Care and Feeding

How Do I Handle an Alcoholic In-Law Around My Kids During the Holidays?

What to do when it comes to annual family gatherings.

Child wearing a holiday hat looks at a disembodied hand holding a glass of what appears to be red wine.
Photo illustration by Slate. Photos by Getty Images Plus.

Slate Plus members get more Care and Feeding from Carvell Wallace every week.

Dear Care and Feeding,

My father-in-law’s wife is an alcoholic. Over the years, she’s consistently caused issues at major family functions. She recently got into a drunken physical altercation with my father-in-law and drove home drunk from an afternoon event. She expresses jealousy about his relationship with his kids and grandkids. She’s generally uncaring and mean.

I don’t want her around my toddler and infant, and have told her that she isn’t welcome to develop a relationship with them. Naturally, that’s driven a wedge between my father-in-law and his grandkids, so I’m not sure I’ve made the right choice. My father-in-law is very much codependent, so I can’t count on him to be a buffer. Though they’re often estranged, they’re together at the moment. With the holidays coming up, we will be visiting but not staying with them, and I don’t know how to handle the situation. Do I stick to my guns? Not say anything at all but don’t push the relationship? Apologize? I feel like I’m both trying to protect my children and being insensitive about her serious problem.



Dear Ugh,

The hardest thing for most people to understand about alcoholics is that there is no way to behave around them that will make them act right. There’s also no way to behave around their enablers that will get their enablers to act right. You can’t make decisions based on what you think their responses will or won’t be. You can’t offer or withhold things to teach them lessons, you can’t encourage or discourage bad behavior, and you can’t manipulate or guilt them into outcomes. You have to make choices for your own clarity, comfort, and safety. You have to be honest about what your boundaries are, and you have to stick with them.


If you don’t want your kids to have a relationship with a grandmother who is violent and unsafe, you are 100 percent within your rights to say that and stick to that. That may change in the future, especially if she ever gets sober, and that’s something you can communicate as well.
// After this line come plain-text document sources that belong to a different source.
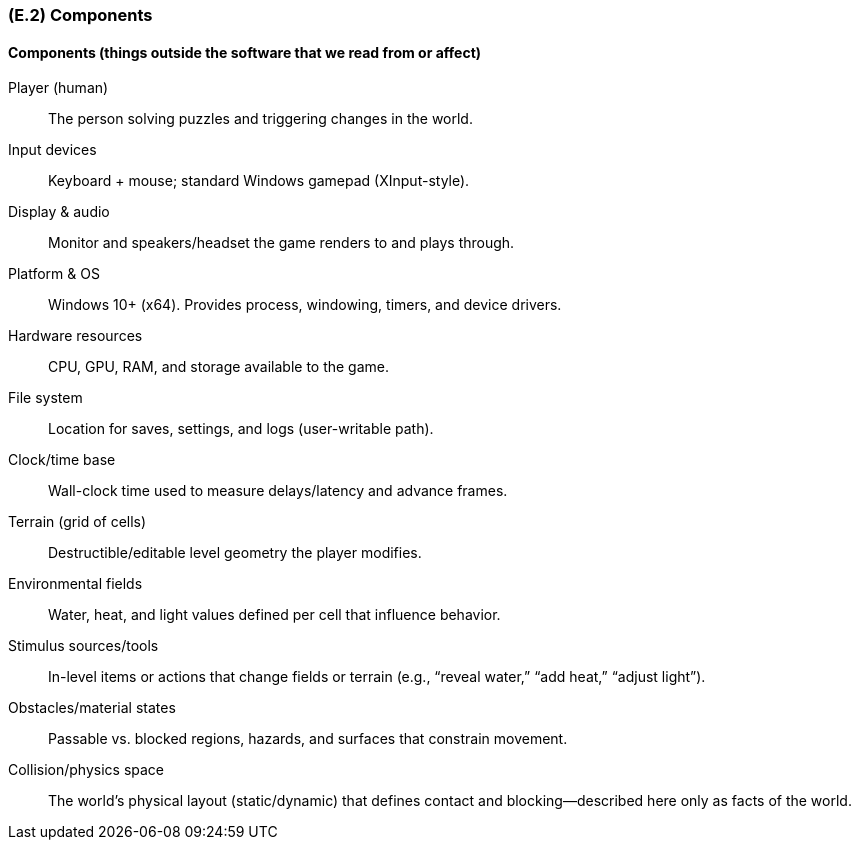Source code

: [#e2,reftext=E.2]
=== (E.2) Components

ifdef::env-draft[]
TIP: _List of elements of the environment that may affect or be affected by the system and project. It includes other systems to which the system must be interfaced. These components may include existing systems, particularly software systems, with which the system will interact — by using their APIs (program interfaces), or by providing APIs to them, or both. These are interfaces provided to the system from the outside world. They are distinct from both: interfaces provided by the system to the outside world (<<s3>>); and technology elements that the system's development will require (<<p5>>)._  <<BM22>>
endif::[]

==== Components (things outside the software that we read from or affect)

Player (human):: The person solving puzzles and triggering changes in the world.

Input devices:: Keyboard + mouse; standard Windows gamepad (XInput-style).

Display & audio:: Monitor and speakers/headset the game renders to and plays through.

Platform & OS:: Windows 10+ (x64). Provides process, windowing, timers, and device drivers.

Hardware resources:: CPU, GPU, RAM, and storage available to the game.

File system:: Location for saves, settings, and logs (user-writable path).

Clock/time base:: Wall-clock time used to measure delays/latency and advance frames.

Terrain (grid of cells):: Destructible/editable level geometry the player modifies.

Environmental fields:: Water, heat, and light values defined per cell that influence behavior.

Stimulus sources/tools:: In-level items or actions that change fields or terrain (e.g., “reveal water,” “add heat,” “adjust light”).

Obstacles/material states:: Passable vs. blocked regions, hazards, and surfaces that constrain movement.

Collision/physics space:: The world’s physical layout (static/dynamic) that defines contact and blocking—described here only as facts of the world.

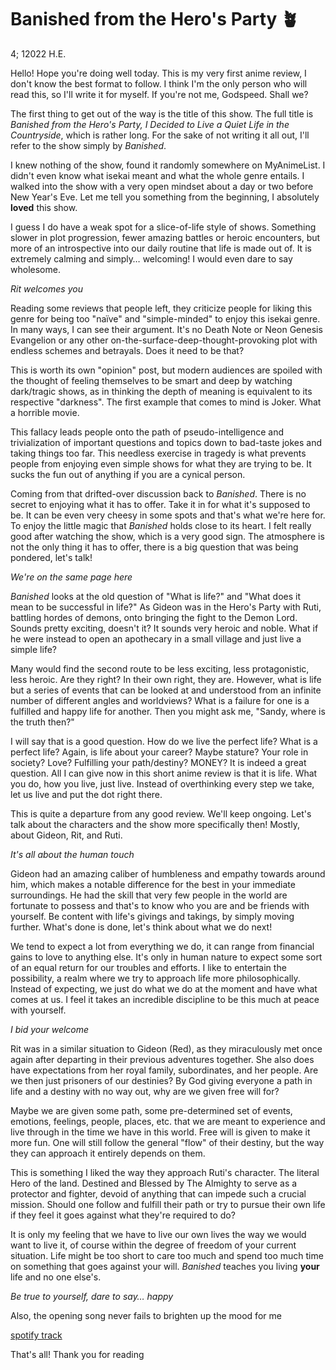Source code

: * Banished from the Hero's Party 🪴

4; 12022 H.E.

Hello! Hope you're doing well today. This is my very first anime review, I don't
know the best format to follow. I think I'm the only person who will read this,
so I'll write it for myself. If you're not me, Godspeed. Shall we?  

The first thing to get out of the way is the title of this show. The full title
is /Banished from the Hero's Party, I Decided to Live a Quiet Life in the
Countryside/, which is rather long. For the sake of not writing it all out, I'll
refer to the show simply by /Banished/.

I knew nothing of the show, found it randomly somewhere on MyAnimeList. I didn't
even know what isekai meant and what the whole genre entails. I walked into the
show with a very open mindset about a day or two before New Year's Eve. Let me
tell you something from the beginning, I absolutely *loved* this show.

I guess I do have a weak spot for a slice-of-life style of shows. Something
slower in plot progression, fewer amazing battles or heroic encounters, but more
of an introspective into our daily routine that life is made out of. It is
extremely calming and simply... welcoming! I would even dare to say wholesome.  

[[rit.webp][Rit welcomes you]]

Reading some reviews that people left, they criticize people for liking this
genre for being too "naïve" and "simple-minded" to enjoy this isekai genre. In
many ways, I can see their argument. It's no Death Note or Neon Genesis
Evangelion or any other on-the-surface-deep-thought-provoking plot with endless
schemes and betrayals. Does it need to be that?  

This is worth its own "opinion" post, but modern audiences are spoiled with the
thought of feeling themselves to be smart and deep by watching dark/tragic
shows, as in thinking the depth of meaning is equivalent to its respective
"darkness". The first example that comes to mind is Joker. What a horrible
movie.  

This fallacy leads people onto the path of pseudo-intelligence and
trivialization of important questions and topics down to bad-taste jokes and
taking things too far. This needless exercise in tragedy is what prevents people
from enjoying even simple shows for what they are trying to be. It sucks the fun
out of anything if you are a cynical person.  

Coming from that drifted-over discussion back to /Banished/. There is no secret to
enjoying what it has to offer. Take it in for what it's supposed to be. It can
be even very cheesy in some spots and that's what we're here for. To enjoy the
little magic that /Banished/ holds close to its heart. I felt really good after
watching the show, which is a very good sign. The atmosphere is not the only
thing it has to offer, there is a big question that was being pondered, let's
talk!   

[[wink.webp][We're on the same page here]]

/Banished/ looks at the old question of "What is life?" and "What does it mean to
be successful in life?" As Gideon was in the Hero's Party with Ruti, battling
hordes of demons, onto bringing the fight to the Demon Lord. Sounds pretty
exciting, doesn't it? It sounds very heroic and noble. What if he were instead
to open an apothecary in a small village and just live a simple life?  

Many would find the second route to be less exciting, less protagonistic, less
heroic. Are they right? In their own right, they are. However, what is life but
a series of events that can be looked at and understood from an infinite number
of different angles and worldviews? What is a failure for one is a fulfilled and
happy life for another. Then you might ask me, "Sandy, where is the truth then?"  

I will say that is a good question. How do we live the perfect life? What is a
perfect life? Again, is life about your career? Maybe stature? Your role in
society? Love? Fulfilling your path/destiny? MONEY? It is indeed a great
question. All I can give now in this short anime review is that it is life. What
you do, how you live, just live. Instead of overthinking every step we take, let
us live and put the dot right there.  

This is quite a departure from any good review. We'll keep ongoing. Let's talk
about the characters and the show more specifically then! Mostly, about Gideon,
Rit, and Ruti.   

[[bench.webp][It's all about the human touch]]

Gideon had an amazing caliber of humbleness and empathy towards around him,
which makes a notable difference for the best in your immediate surroundings. He
had the skill that very few people in the world are fortunate to possess and
that's to know who you are and be friends with yourself. Be content with life's
givings and takings, by simply moving further. What's done is done, let's think
about what we do next!  

We tend to expect a lot from everything we do, it can range from financial gains
to love to anything else. It's only in human nature to expect some sort of an
equal return for our troubles and efforts. I like to entertain the possibility,
a realm where we try to approach life more philosophically. Instead of
expecting, we just do what we do at the moment and have what comes at us. I feel
it takes an incredible discipline to be this much at peace with yourself.  

[[welcome.webp][I bid your welcome]]

Rit was in a similar situation to Gideon (Red), as they miraculously met once
again after departing in their previous adventures together. She also does have
expectations from her royal family, subordinates, and her people. Are we then
just prisoners of our destinies? By God giving everyone a path in life and a
destiny with no way out, why are we given free will for?

Maybe we are given some path, some pre-determined set of events, emotions,
feelings, people, places, etc. that we are meant to experience and live through
in the time we have in this world. Free will is given to make it more fun. One
will still follow the general "flow" of their destiny, but the way they can
approach it entirely depends on them.

This is something I liked the way they approach Ruti's character. The literal
Hero of the land. Destined and Blessed by The Almighty to serve as a protector
and fighter, devoid of anything that can impede such a crucial mission. Should
one follow and fulfill their path or try to pursue their own life if they feel
it goes against what they're required to do?

It is only my feeling that we have to live our own lives the way we would want
to live it, of course within the degree of freedom of your current
situation. Life might be too short to care too much and spend too much time on
something that goes against your will. /Banished/ teaches you living *your* life and
no one else's.

[[ruti.webp][Be true to yourself, dare to say... happy]]

Also, the opening song never fails to brighten up the mood for me  

[[https://open.spotify.com/track/4IuiAmZd248MLAntebZFKo ][spotify track]]

That's all! Thank you for reading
But just remember that you are communicating that not to blackmail her, or entice her into sobriety, but to be clear about what your boundaries are and what you’re comfortable with. You can tell your dad that you’re perfectly happy for him to hang out with his grandkids without her around. If he has problems with that, tough. It’s no secret to him that he’s involved with an alcoholic, and it may even be helpful for him to see that not everyone is willing to put up with the level of bullshit that he is.


These are all boundaries that should be easy enough to hold (if you believe in them) at every juncture—except at holidays, when by design everyone is in the same house. And there, I think you just do your best. You haven’t written anything that makes me think you can never be in the same room with this person for one evening with other people around, so you may have to swallow that. I get that it’s less than ideal, and if you can avoid it you should—but if you can’t, you should be fine. The buzzwords are polite and good-natured. Kindly pass the peas to this woman, ask your nephew how his biology class is going, thank everyone for a wonderful time, and get up out of there before any of the drama starts.